WORK ORDER.
Convert every line of the entries below into a JSON list of strings, one string per line, and leave out any blank lines.

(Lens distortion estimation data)
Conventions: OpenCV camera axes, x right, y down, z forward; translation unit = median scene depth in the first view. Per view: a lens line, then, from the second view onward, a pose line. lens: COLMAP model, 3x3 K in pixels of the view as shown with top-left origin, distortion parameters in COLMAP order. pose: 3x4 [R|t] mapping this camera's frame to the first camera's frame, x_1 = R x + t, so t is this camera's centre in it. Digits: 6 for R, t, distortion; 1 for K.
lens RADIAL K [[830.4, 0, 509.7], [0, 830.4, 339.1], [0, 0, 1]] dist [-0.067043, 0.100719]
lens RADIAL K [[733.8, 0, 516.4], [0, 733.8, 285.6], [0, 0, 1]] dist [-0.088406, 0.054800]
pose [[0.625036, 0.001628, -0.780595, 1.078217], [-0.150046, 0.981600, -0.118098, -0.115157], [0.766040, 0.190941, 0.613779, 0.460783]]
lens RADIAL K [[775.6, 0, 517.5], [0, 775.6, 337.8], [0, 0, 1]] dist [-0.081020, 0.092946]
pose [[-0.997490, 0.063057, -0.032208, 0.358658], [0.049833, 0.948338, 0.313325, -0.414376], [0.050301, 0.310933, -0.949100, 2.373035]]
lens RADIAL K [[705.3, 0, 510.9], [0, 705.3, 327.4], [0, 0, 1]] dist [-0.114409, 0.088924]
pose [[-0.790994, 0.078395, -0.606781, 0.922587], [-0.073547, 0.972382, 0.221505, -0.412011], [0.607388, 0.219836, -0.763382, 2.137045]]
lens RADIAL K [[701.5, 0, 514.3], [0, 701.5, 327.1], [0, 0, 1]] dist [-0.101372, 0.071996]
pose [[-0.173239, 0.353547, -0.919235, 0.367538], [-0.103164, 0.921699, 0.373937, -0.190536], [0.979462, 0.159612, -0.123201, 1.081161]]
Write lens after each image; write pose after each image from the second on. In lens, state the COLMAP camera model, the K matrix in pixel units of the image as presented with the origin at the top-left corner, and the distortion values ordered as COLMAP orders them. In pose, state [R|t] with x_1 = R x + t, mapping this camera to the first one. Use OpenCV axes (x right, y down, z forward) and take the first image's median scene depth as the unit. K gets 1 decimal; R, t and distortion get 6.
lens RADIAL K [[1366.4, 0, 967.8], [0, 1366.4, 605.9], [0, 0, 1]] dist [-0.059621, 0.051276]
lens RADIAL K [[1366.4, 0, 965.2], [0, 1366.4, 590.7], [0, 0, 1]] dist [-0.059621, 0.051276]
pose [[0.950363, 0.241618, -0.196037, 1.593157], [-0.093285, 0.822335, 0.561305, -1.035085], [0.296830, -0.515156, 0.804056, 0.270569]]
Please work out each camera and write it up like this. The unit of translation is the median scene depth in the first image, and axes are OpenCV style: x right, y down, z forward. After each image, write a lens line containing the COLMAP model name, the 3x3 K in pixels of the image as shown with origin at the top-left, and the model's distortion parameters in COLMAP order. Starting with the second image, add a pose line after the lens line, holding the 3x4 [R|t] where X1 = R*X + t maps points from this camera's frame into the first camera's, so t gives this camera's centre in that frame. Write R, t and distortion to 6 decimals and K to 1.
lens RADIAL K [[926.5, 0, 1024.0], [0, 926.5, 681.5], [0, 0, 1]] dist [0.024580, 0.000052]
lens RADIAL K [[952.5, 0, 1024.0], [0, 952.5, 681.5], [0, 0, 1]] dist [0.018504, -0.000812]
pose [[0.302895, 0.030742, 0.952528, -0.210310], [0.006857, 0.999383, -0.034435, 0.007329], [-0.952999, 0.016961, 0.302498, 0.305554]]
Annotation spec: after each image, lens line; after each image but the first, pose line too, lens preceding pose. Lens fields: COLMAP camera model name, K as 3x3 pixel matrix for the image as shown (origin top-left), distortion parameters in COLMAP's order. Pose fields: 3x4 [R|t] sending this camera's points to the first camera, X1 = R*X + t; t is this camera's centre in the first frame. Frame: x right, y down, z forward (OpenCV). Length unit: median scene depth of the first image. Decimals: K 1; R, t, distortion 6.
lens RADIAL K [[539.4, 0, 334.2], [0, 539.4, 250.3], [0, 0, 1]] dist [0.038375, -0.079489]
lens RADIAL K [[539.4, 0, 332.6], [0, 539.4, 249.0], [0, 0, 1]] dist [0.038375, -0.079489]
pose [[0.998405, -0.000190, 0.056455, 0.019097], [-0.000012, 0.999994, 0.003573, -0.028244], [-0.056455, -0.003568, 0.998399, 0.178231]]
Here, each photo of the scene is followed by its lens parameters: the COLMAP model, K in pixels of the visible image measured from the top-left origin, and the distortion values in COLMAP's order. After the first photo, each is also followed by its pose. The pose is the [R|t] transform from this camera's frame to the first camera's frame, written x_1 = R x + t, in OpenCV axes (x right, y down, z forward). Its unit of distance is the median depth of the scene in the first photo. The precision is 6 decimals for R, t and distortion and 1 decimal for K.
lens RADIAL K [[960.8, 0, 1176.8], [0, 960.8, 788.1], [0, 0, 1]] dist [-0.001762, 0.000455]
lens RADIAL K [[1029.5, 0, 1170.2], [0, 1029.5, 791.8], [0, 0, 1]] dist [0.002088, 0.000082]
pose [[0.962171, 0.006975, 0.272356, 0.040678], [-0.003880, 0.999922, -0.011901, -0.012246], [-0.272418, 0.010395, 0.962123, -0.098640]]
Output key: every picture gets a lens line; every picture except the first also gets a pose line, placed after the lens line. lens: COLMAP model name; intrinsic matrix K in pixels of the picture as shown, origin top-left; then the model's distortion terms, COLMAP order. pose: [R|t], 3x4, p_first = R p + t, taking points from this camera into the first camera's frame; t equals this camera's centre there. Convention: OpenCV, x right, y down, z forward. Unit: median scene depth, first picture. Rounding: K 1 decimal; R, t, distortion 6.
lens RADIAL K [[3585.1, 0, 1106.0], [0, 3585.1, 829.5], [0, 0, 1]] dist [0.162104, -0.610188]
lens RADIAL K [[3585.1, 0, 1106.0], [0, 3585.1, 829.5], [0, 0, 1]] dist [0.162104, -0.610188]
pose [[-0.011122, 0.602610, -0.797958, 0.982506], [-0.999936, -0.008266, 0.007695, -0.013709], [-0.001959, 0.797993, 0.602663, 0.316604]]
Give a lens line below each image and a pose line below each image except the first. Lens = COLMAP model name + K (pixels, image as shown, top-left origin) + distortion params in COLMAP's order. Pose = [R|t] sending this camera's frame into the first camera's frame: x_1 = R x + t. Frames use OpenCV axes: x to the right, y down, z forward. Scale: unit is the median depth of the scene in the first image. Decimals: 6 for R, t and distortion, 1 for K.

SOLUTION TO THIS TASK.
[
  "Conventions: OpenCV camera axes, x right, y down, z forward; translation unit = median scene depth in the first view. Per view: a lens line, then, from the second view onward, a pose line. lens: COLMAP model, 3x3 K in pixels of the view as shown with top-left origin, distortion parameters in COLMAP order. pose: 3x4 [R|t] mapping this camera's frame to the first camera's frame, x_1 = R x + t, so t is this camera's centre in it. Digits: 6 for R, t, distortion; 1 for K.",
  "lens RADIAL K [[830.4, 0, 509.7], [0, 830.4, 339.1], [0, 0, 1]] dist [-0.067043, 0.100719]",
  "lens RADIAL K [[733.8, 0, 516.4], [0, 733.8, 285.6], [0, 0, 1]] dist [-0.088406, 0.054800]",
  "pose [[0.625036, 0.001628, -0.780595, 1.078217], [-0.150046, 0.981600, -0.118098, -0.115157], [0.766040, 0.190941, 0.613779, 0.460783]]",
  "lens RADIAL K [[775.6, 0, 517.5], [0, 775.6, 337.8], [0, 0, 1]] dist [-0.081020, 0.092946]",
  "pose [[-0.997490, 0.063057, -0.032208, 0.358658], [0.049833, 0.948338, 0.313325, -0.414376], [0.050301, 0.310933, -0.949100, 2.373035]]",
  "lens RADIAL K [[705.3, 0, 510.9], [0, 705.3, 327.4], [0, 0, 1]] dist [-0.114409, 0.088924]",
  "pose [[-0.790994, 0.078395, -0.606781, 0.922587], [-0.073547, 0.972382, 0.221505, -0.412011], [0.607388, 0.219836, -0.763382, 2.137045]]",
  "lens RADIAL K [[701.5, 0, 514.3], [0, 701.5, 327.1], [0, 0, 1]] dist [-0.101372, 0.071996]",
  "pose [[-0.173239, 0.353547, -0.919235, 0.367538], [-0.103164, 0.921699, 0.373937, -0.190536], [0.979462, 0.159612, -0.123201, 1.081161]]",
  "Write lens after each image; write pose after each image from the second on. In lens, state the COLMAP camera model, the K matrix in pixel units of the image as presented with the origin at the top-left corner, and the distortion values ordered as COLMAP orders them. In pose, state [R|t] with x_1 = R x + t, mapping this camera to the first one. Use OpenCV axes (x right, y down, z forward) and take the first image's median scene depth as the unit. K gets 1 decimal; R, t and distortion get 6.",
  "lens RADIAL K [[1366.4, 0, 967.8], [0, 1366.4, 605.9], [0, 0, 1]] dist [-0.059621, 0.051276]",
  "lens RADIAL K [[1366.4, 0, 965.2], [0, 1366.4, 590.7], [0, 0, 1]] dist [-0.059621, 0.051276]",
  "pose [[0.950363, 0.241618, -0.196037, 1.593157], [-0.093285, 0.822335, 0.561305, -1.035085], [0.296830, -0.515156, 0.804056, 0.270569]]",
  "Please work out each camera and write it up like this. The unit of translation is the median scene depth in the first image, and axes are OpenCV style: x right, y down, z forward. After each image, write a lens line containing the COLMAP model name, the 3x3 K in pixels of the image as shown with origin at the top-left, and the model's distortion parameters in COLMAP order. Starting with the second image, add a pose line after the lens line, holding the 3x4 [R|t] where X1 = R*X + t maps points from this camera's frame into the first camera's, so t gives this camera's centre in that frame. Write R, t and distortion to 6 decimals and K to 1.",
  "lens RADIAL K [[926.5, 0, 1024.0], [0, 926.5, 681.5], [0, 0, 1]] dist [0.024580, 0.000052]",
  "lens RADIAL K [[952.5, 0, 1024.0], [0, 952.5, 681.5], [0, 0, 1]] dist [0.018504, -0.000812]",
  "pose [[0.302895, 0.030742, 0.952528, -0.210310], [0.006857, 0.999383, -0.034435, 0.007329], [-0.952999, 0.016961, 0.302498, 0.305554]]",
  "Annotation spec: after each image, lens line; after each image but the first, pose line too, lens preceding pose. Lens fields: COLMAP camera model name, K as 3x3 pixel matrix for the image as shown (origin top-left), distortion parameters in COLMAP's order. Pose fields: 3x4 [R|t] sending this camera's points to the first camera, X1 = R*X + t; t is this camera's centre in the first frame. Frame: x right, y down, z forward (OpenCV). Length unit: median scene depth of the first image. Decimals: K 1; R, t, distortion 6.",
  "lens RADIAL K [[539.4, 0, 334.2], [0, 539.4, 250.3], [0, 0, 1]] dist [0.038375, -0.079489]",
  "lens RADIAL K [[539.4, 0, 332.6], [0, 539.4, 249.0], [0, 0, 1]] dist [0.038375, -0.079489]",
  "pose [[0.998405, -0.000190, 0.056455, 0.019097], [-0.000012, 0.999994, 0.003573, -0.028244], [-0.056455, -0.003568, 0.998399, 0.178231]]",
  "Here, each photo of the scene is followed by its lens parameters: the COLMAP model, K in pixels of the visible image measured from the top-left origin, and the distortion values in COLMAP's order. After the first photo, each is also followed by its pose. The pose is the [R|t] transform from this camera's frame to the first camera's frame, written x_1 = R x + t, in OpenCV axes (x right, y down, z forward). Its unit of distance is the median depth of the scene in the first photo. The precision is 6 decimals for R, t and distortion and 1 decimal for K.",
  "lens RADIAL K [[960.8, 0, 1176.8], [0, 960.8, 788.1], [0, 0, 1]] dist [-0.001762, 0.000455]",
  "lens RADIAL K [[1029.5, 0, 1170.2], [0, 1029.5, 791.8], [0, 0, 1]] dist [0.002088, 0.000082]",
  "pose [[0.962171, 0.006975, 0.272356, 0.040678], [-0.003880, 0.999922, -0.011901, -0.012246], [-0.272418, 0.010395, 0.962123, -0.098640]]",
  "Output key: every picture gets a lens line; every picture except the first also gets a pose line, placed after the lens line. lens: COLMAP model name; intrinsic matrix K in pixels of the picture as shown, origin top-left; then the model's distortion terms, COLMAP order. pose: [R|t], 3x4, p_first = R p + t, taking points from this camera into the first camera's frame; t equals this camera's centre there. Convention: OpenCV, x right, y down, z forward. Unit: median scene depth, first picture. Rounding: K 1 decimal; R, t, distortion 6.",
  "lens RADIAL K [[3585.1, 0, 1106.0], [0, 3585.1, 829.5], [0, 0, 1]] dist [0.162104, -0.610188]",
  "lens RADIAL K [[3585.1, 0, 1106.0], [0, 3585.1, 829.5], [0, 0, 1]] dist [0.162104, -0.610188]",
  "pose [[-0.011122, 0.602610, -0.797958, 0.982506], [-0.999936, -0.008266, 0.007695, -0.013709], [-0.001959, 0.797993, 0.602663, 0.316604]]",
  "Give a lens line below each image and a pose line below each image except the first. Lens = COLMAP model name + K (pixels, image as shown, top-left origin) + distortion params in COLMAP's order. Pose = [R|t] sending this camera's frame into the first camera's frame: x_1 = R x + t. Frames use OpenCV axes: x to the right, y down, z forward. Scale: unit is the median depth of the scene in the first image. Decimals: 6 for R, t and distortion, 1 for K."
]